Ultimately, AI lacks instincts. I recently concluded a case that had been in the works for nearly four years. I saw a clear opening to finally reach a comprehensive settlement based on my observations of the parties involved, my client and I made the call, weighed pros and cons and how to approach closing, and the case settled. AI lacks the instincts to really know whether to hold out, settle or take the emotional temperature of a cast of characters in every case that makes finality possible. Making a bad call because the AI “lawyer” lacks the instincts to make a good one could be disastrous for the client.

AI tools are simply limited in this area. Despite their ability to mimic human communication, they aren’t actually capable of understanding that communication or engaging in a meaningful dialog where holistic and smart decisions are made. You wouldn’t seek out an AI therapist; how could you possibly trust an AI divorce lawyer?

If you were given a phrase book in a language you don’t speak, which told you what words to respond with when specific phrases were spoken to you, you could have an entire conversation in that language without ever knowing what was said. That, at its core, is what AI is doing. Without true human communication which includes empathy, venting, calming, collaboration, creativity and conversation, understanding is impossible. Without understanding, a proper interpretation of events in a case is equally impossible.

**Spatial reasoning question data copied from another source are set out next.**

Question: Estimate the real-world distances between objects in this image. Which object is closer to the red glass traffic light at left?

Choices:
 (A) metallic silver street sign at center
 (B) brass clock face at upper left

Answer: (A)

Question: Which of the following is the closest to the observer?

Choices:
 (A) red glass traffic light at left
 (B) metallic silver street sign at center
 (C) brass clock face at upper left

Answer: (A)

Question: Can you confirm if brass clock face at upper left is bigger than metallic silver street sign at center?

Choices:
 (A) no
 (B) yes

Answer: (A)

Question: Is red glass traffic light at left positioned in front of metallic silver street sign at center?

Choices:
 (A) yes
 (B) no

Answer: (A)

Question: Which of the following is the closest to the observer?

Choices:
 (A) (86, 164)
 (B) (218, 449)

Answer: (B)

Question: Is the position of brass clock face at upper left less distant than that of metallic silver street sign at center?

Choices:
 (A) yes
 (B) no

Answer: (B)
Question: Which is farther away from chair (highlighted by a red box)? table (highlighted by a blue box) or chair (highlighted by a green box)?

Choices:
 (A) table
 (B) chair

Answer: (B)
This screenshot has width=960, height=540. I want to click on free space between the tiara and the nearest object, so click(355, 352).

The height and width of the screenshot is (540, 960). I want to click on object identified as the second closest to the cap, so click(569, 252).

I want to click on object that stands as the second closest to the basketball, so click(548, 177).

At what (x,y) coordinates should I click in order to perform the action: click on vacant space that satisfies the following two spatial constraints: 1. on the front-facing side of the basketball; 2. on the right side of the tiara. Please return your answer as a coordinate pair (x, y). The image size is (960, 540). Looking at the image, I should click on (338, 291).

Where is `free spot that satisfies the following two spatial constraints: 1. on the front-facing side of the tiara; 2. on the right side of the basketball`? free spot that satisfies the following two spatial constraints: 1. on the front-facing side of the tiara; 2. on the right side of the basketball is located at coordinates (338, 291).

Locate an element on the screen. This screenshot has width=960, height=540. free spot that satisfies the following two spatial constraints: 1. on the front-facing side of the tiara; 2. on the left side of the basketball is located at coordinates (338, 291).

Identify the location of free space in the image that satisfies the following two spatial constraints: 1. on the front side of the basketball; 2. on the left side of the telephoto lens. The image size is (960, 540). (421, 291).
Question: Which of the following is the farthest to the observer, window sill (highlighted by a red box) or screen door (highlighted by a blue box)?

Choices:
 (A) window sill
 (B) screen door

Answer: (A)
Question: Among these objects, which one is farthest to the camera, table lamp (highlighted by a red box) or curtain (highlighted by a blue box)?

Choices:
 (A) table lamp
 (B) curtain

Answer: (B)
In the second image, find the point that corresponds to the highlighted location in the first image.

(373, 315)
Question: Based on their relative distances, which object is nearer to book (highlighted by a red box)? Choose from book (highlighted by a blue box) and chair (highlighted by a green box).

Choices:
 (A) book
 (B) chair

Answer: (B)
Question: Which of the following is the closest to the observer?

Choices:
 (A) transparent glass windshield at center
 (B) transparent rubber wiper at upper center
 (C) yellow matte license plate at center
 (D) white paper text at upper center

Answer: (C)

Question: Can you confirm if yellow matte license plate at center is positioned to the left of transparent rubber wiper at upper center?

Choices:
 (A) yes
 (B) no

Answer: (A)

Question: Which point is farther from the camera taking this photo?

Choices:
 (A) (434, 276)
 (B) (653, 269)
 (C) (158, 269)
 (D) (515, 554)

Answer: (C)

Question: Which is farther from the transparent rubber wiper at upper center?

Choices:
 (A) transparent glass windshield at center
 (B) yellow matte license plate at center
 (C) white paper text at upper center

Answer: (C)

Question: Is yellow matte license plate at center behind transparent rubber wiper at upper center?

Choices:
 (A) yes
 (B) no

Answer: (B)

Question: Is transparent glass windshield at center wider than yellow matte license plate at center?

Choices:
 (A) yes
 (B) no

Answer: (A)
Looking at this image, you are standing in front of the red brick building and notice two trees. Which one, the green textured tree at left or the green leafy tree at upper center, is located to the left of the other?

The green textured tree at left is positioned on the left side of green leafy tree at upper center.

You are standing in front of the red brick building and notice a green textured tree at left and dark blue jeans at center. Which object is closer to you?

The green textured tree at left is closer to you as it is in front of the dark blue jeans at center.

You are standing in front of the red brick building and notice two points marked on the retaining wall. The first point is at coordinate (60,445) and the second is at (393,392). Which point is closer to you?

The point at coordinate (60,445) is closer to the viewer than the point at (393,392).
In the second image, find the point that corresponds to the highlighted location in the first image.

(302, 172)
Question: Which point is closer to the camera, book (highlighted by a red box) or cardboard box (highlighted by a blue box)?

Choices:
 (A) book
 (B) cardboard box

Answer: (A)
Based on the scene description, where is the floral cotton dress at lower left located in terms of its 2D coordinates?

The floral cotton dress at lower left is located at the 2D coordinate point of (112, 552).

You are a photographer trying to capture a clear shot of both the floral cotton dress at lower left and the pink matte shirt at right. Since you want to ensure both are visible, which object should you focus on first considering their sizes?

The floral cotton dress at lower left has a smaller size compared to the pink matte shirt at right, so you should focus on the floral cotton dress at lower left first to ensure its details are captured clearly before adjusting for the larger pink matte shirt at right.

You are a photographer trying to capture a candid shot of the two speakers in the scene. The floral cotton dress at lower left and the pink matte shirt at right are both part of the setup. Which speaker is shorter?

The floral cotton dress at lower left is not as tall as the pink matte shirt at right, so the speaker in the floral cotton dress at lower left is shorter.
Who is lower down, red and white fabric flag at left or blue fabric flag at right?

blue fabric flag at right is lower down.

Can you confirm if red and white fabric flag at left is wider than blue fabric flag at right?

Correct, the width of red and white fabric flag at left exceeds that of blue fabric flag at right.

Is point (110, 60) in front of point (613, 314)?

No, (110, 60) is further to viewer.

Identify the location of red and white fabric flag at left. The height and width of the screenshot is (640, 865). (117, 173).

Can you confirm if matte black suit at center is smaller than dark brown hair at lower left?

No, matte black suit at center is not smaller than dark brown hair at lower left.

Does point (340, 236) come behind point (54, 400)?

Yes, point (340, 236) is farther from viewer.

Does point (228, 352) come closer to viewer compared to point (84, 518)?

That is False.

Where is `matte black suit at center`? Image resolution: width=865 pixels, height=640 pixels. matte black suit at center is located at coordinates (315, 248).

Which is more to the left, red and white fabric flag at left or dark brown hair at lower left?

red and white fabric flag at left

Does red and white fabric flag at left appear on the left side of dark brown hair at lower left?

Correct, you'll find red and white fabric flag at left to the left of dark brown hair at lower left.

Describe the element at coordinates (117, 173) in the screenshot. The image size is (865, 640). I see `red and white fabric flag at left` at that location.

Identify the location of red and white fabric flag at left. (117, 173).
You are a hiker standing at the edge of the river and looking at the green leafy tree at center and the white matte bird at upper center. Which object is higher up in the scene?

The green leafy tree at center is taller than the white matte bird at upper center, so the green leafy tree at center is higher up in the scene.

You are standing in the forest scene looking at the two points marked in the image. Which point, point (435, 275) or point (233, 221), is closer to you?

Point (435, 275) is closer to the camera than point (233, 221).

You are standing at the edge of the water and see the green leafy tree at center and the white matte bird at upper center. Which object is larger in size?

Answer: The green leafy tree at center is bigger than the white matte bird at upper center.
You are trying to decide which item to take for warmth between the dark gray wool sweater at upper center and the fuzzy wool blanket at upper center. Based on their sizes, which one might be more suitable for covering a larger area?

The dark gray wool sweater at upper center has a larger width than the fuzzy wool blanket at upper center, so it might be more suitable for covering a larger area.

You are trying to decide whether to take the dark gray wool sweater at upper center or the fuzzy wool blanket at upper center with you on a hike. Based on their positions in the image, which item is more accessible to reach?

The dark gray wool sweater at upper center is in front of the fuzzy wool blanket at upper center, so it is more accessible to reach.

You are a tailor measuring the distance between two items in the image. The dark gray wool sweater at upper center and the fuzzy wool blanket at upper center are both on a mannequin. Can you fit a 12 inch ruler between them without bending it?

We’ve already started seeing this play out in the legal profession. Lawyers have used ChatGPT to write their legal briefs, only for their machine outsourcing to be discovered when the fake citations ChatGPT inserted were checked. ChatGPT had no idea its citations were wrong because it is not capable of having an idea. Some very expensive lawyers found themselves in a lot of trouble, rightfully so, for relying on AI in that capacity.

Family Law Is Relationship-Driven

At its core, the attorney-client relationship is just that — a relationship. I’m not just a hired and expensive advocate for my clients. I get to know them. I care about them. I partner with them. I want them to have an outcome to their divorce that they feel good about, not just because it’s my job, but because I know them and care about them.

The value I provide to my clients, and which they, in turn, provide back to me, is fostered by those authentic, non-computer generated relationships. That won’t change no matter how sophisticated artificial intelligence becomes, and if the next generation of lawyers doesn’t see the human side of practicing, they will ruin the practice of law and the value it brings to people that need us. Clients need somebody to represent them as the best version of themselves. Humans can do that. Computers cannot.